### [Document excerpt]
[Start of Attachment]

Last modified June 21, 2026

Multi-cluster token exchange

Applies to self-hosted Muster only. Follow this guide when you operate your own central Muster across several management clusters. On the managed Giant Swarm platform, multi-cluster wiring is handled for you.

A customer with more than one management cluster wants a single endpoint and a single login for the whole fleet. This guide covers the two deployment shapes, sets up the RFC 8693 token exchange that bridges single sign-on to remote clusters, and grants the cluster access each mcp-kubernetes needs.

It builds on multi-cluster access, which covers the MCPServer family wiring. This page is about the operational setup: secrets, identity-provider trust, and RBAC.

Two deployment shapes

  • Scenario 1, single cluster: one management cluster runs Muster alongside its mcp-kubernetes and mcp-prometheus. The user’s token is already valid on that cluster, so nothing here about token exchange applies. This is the simpler shape and a good place to start.

[End of Attachment]

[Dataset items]
[Start of Attachment]

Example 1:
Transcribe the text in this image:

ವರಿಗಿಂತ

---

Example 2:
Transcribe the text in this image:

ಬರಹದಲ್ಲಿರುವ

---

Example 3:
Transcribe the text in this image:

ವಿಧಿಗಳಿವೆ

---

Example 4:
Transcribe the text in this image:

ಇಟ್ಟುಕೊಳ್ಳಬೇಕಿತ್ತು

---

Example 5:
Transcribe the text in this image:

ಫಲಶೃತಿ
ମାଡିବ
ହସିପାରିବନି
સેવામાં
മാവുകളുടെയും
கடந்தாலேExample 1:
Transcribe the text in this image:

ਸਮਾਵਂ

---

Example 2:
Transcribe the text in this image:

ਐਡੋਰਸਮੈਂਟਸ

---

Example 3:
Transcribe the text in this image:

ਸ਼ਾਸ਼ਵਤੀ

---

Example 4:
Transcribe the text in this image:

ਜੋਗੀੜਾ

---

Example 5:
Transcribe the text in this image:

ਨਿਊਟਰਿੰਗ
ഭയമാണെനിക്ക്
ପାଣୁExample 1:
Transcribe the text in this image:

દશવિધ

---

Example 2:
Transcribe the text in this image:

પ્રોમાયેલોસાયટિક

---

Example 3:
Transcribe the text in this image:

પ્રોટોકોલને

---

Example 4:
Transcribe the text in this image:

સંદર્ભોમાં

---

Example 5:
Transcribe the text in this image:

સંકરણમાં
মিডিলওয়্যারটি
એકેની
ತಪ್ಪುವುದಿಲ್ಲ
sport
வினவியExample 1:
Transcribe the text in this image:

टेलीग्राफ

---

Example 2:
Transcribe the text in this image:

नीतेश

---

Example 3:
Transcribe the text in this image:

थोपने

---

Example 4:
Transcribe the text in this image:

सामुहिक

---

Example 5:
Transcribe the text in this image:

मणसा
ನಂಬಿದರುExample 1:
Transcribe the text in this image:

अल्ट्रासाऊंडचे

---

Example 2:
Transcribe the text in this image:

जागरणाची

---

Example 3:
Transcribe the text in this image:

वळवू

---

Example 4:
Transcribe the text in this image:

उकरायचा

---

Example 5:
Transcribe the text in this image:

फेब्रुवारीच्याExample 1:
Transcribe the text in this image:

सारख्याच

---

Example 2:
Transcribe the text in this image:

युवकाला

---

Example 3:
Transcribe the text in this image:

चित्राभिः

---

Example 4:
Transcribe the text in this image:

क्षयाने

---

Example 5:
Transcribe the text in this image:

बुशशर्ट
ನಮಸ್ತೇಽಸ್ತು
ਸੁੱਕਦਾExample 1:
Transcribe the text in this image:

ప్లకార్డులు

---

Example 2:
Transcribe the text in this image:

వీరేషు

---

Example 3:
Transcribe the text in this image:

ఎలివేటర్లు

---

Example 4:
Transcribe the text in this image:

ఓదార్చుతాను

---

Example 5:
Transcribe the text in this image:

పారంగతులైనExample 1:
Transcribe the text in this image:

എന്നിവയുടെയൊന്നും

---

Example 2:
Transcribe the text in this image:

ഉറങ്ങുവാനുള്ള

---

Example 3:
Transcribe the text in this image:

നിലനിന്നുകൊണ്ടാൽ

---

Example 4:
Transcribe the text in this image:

[End of Attachment]

### [Prompt A]
Copy the passage of the multi-cluster token exchange guide starting at "Multi-cluster token exchange" and ending at "trust, and RBAC.".
### [Prompt B]
According to the multi-cluster token exchange guide, why does token exchange not apply in the single-cluster scenario? Answer in one to three sentences.

### [Task response A]
Multi-cluster token exchange

Applies to self-hosted Muster only. Follow this guide when you operate your own central Muster across several management clusters. On the managed Giant Swarm platform, multi-cluster wiring is handled for you.

A customer with more than one management cluster wants a single endpoint and a single login for the whole fleet. This guide covers the two deployment shapes, sets up the RFC 8693 token exchange that bridges single sign-on to remote clusters, and grants the cluster access each mcp-kubernetes needs.

It builds on multi-cluster access, which covers the MCPServer family wiring. This page is about the operational setup: secrets, identity-provider trust, and RBAC.

### [Task response B]
In the single-cluster scenario, one management cluster runs Muster together with its mcp-kubernetes and mcp-prometheus. The user's token is already valid on that cluster, so no token exchange is needed.